Theoretically, it wouldn't change much for the end-user if s/he was always
trying to use the coins they already have (which probably doesn't happen that
much). But for banks, stores and everything else, it would be a mess, because
there's no easy way to put the coins in rolls of "easy" values of a round
number of dollars.

------
zhyder
An alternative definition of efficiency is total number of coins you need to
carry in your pocket to cover a single transaction of 1..99 cents.
Interestingly all the good 4-coin solutions in the article, including (1, 3,
11, 37) as well as our current (1, 5, 10, 25), require a total of 10 coins.

There are 12 other 4-coin solutions, (1, 3, 9, 25) being the most reasonable
looking, that only require a total of 9 coins.

------
sethg
According to Wikipedia (I haven't bothered to check the math), a ternary
currency system would maximize the likelihood that a customer would get exact
change.

<http://en.wikipedia.org/wiki/Balanced_ternary>

So I think we should eliminate the penny; issue three-cent, nine-cent, and
twenty-seven-cent coins; and redefine the dollar to equal eighty-one cents.

------
raquo
How about a coin that is worth 1/3000th of a US dollar? That's what we have in
Russia :) Yes, it is as useless as it sounds.

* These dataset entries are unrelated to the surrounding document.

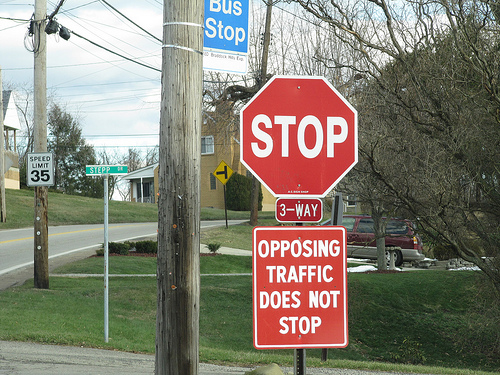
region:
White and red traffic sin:
[230, 69, 359, 196]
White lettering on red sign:
[257, 236, 269, 260]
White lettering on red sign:
[267, 239, 279, 261]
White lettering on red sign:
[277, 239, 290, 256]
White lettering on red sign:
[291, 238, 313, 265]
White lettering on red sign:
[312, 238, 342, 253]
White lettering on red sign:
[270, 264, 285, 284]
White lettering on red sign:
[287, 264, 306, 286]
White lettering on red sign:
[304, 258, 336, 285]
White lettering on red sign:
[257, 288, 335, 315]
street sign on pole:
[77, 154, 129, 191]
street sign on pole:
[27, 151, 62, 193]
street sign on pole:
[237, 69, 387, 199]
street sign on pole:
[268, 187, 325, 224]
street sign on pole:
[253, 230, 345, 357]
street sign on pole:
[212, 155, 234, 203]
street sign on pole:
[217, 0, 246, 89]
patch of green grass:
[372, 307, 392, 328]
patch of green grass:
[389, 325, 413, 348]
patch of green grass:
[118, 303, 133, 321]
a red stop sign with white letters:
[238, 75, 358, 197]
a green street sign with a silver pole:
[82, 164, 128, 343]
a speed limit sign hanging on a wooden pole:
[24, 150, 55, 187]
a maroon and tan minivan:
[309, 213, 423, 265]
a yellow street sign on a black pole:
[210, 160, 238, 226]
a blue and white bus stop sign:
[202, 1, 250, 74]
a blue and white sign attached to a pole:
[152, 2, 248, 374]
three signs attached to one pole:
[238, 73, 358, 373]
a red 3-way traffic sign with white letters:
[274, 195, 326, 222]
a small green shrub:
[206, 241, 222, 256]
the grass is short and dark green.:
[369, 276, 413, 333]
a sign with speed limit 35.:
[25, 150, 55, 191]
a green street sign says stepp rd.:
[84, 161, 128, 178]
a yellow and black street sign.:
[211, 160, 232, 180]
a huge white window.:
[199, 135, 214, 155]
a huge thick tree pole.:
[156, 0, 204, 374]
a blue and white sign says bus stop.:
[200, 0, 252, 76]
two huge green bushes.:
[222, 170, 263, 212]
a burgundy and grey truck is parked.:
[341, 213, 421, 269]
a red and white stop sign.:
[238, 73, 360, 195]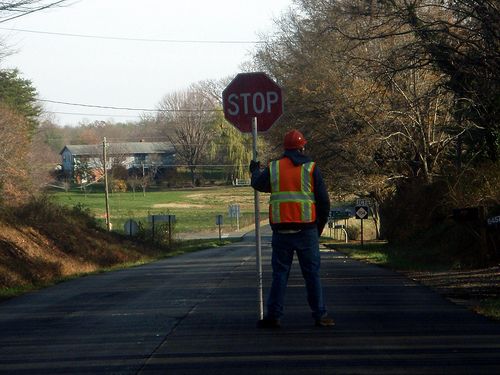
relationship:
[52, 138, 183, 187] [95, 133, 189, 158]
building has roof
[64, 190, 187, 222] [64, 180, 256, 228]
grass on field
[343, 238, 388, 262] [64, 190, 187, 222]
grass on grass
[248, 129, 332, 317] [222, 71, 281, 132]
man holding sign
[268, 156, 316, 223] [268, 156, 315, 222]
vest has stripes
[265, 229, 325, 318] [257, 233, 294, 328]
jeans on leg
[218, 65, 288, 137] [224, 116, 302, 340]
sign on pole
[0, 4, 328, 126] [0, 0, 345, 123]
cloud on sky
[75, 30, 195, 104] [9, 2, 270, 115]
white clouds in sky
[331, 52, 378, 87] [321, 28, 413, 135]
leaves on tree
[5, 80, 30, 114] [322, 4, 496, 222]
leaves on tree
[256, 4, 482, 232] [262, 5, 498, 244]
leaves on tree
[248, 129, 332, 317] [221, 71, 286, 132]
man holds stop sign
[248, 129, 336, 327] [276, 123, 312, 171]
man has head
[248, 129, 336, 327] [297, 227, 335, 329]
man has leg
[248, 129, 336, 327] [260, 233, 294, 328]
man has leg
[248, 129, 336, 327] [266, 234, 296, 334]
man has leg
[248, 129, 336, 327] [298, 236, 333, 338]
man has leg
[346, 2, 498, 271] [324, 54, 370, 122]
tree has leaves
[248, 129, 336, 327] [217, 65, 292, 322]
man holds stop sign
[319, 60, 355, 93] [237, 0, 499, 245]
leaves on tree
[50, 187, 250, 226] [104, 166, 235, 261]
grass has grass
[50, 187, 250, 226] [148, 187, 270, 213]
grass has dirt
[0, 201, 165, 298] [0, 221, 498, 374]
hill beside road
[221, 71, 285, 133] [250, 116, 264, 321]
sign on pole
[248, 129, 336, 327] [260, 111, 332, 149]
man wearing hat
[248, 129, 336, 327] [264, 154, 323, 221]
man wearing vest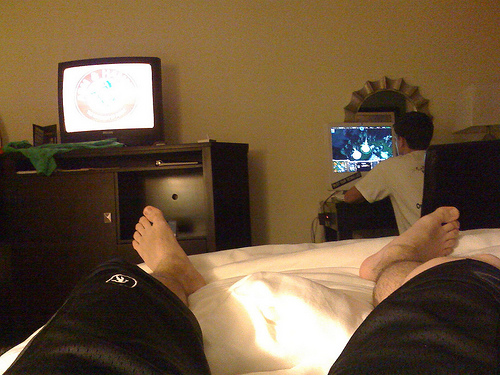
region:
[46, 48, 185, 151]
Television sitting on top of dresser.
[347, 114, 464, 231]
Young boy sitting at desk looking at computer.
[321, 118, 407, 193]
Computer screen on PC.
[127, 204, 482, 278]
Bare feet of man laying on bed.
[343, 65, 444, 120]
Top part of mirror hanging on wall.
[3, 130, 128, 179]
Green cloth laying on dresser.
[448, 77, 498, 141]
Shade portion of lamp.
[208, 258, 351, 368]
White crumpled sheet on bed.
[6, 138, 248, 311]
A brown dresser with missing door.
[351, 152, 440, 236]
Young boy dressed in white t-shirt.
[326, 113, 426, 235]
boy sitting at computer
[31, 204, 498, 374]
legs and feet of someone watching tv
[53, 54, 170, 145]
television on top of cabinet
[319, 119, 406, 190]
computer screen which boy is watching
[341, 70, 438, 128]
wall mirror behind computer monitor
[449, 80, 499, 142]
table lamp beside computer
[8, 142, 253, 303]
cabinet on which tv is sitting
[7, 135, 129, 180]
green cloth on cabinet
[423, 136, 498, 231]
back of chair in which boy is sitting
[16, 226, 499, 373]
bed on which person watching tv is sitting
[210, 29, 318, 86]
solid yellow walls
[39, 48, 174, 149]
large television on top of drawer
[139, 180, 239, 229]
open section in dark brown drawer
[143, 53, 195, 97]
black edge of television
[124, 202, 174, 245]
toes on man's foot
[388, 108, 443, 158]
man's short hair cut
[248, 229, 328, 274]
edge of white sheet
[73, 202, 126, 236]
small spot on chesnut drawer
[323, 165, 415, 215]
man's short sleeve white shirt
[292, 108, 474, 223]
man playing game at console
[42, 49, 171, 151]
One older style Television.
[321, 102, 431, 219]
Male sitting in front of a computer.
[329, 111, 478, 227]
Boy sitting in a black chair.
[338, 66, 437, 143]
Round mirror hanging on the wall.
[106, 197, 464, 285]
Two human feet without socks on.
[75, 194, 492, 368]
Man's legs resting on the bed.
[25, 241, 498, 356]
Man laying down with black shorts on.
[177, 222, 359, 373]
White bedding on the bed.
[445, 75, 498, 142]
White square lampshade.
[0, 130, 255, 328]
Brown, wood entertainment center.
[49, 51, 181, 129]
A CRT television set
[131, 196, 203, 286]
A mans foot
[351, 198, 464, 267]
A mans right foot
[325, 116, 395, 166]
A computer monitor with game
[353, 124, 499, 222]
A man sitting in a chair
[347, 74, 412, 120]
A mirror hanging on wall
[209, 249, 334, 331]
A white bed sheet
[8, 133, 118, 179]
A green towel on counter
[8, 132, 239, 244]
A counter table with foot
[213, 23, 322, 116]
A white plaster wall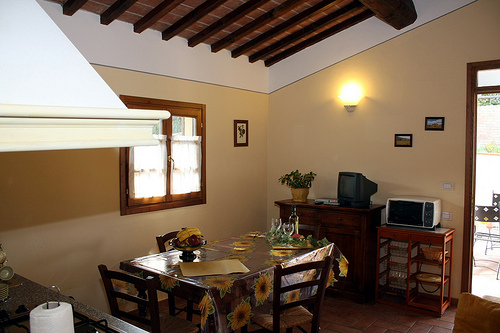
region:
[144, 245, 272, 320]
brown table cloth with sunflowers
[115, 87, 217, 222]
window with brown window frame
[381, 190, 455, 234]
small white microwave oven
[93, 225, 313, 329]
table and three brown chairs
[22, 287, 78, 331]
white paper towel roll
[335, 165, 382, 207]
small black old TV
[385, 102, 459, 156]
two small pictures in frames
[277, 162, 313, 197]
plant in yellow vase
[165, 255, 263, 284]
yellow place mat on table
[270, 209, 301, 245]
two clear wine glasses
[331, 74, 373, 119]
Light on the wall is bright.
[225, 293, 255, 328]
Sunflower on the table cloth.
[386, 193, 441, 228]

By the way, the real price distributions are far from uniform. You mostly
encounter .99, .49, etc.

Also, in Russia some retail chains do not deal with pennies - the prices are
mostly with pennies, but at checkout any pennies in the _total sum_ are
chopped off automatically.

------
jperras
An older but more thorough analysis may be found here:

<http://discovermagazine.com/2003/oct/featscienceof>

------
sandrogerbini
Ignoring the extreme inconvenience, this might be an interesting way to tackle
our nation's (U.S.) problem of students with poor performance in mathematics.

------
techiferous
10-cent coin. Dollar coin. Banknotes for $5+. Done.

------
ankeshk
Why only restrict to 4 coins? Why do pennies have to be removed? Why not just
add the 3 cent coin to the mix?

1,3,5,10,25.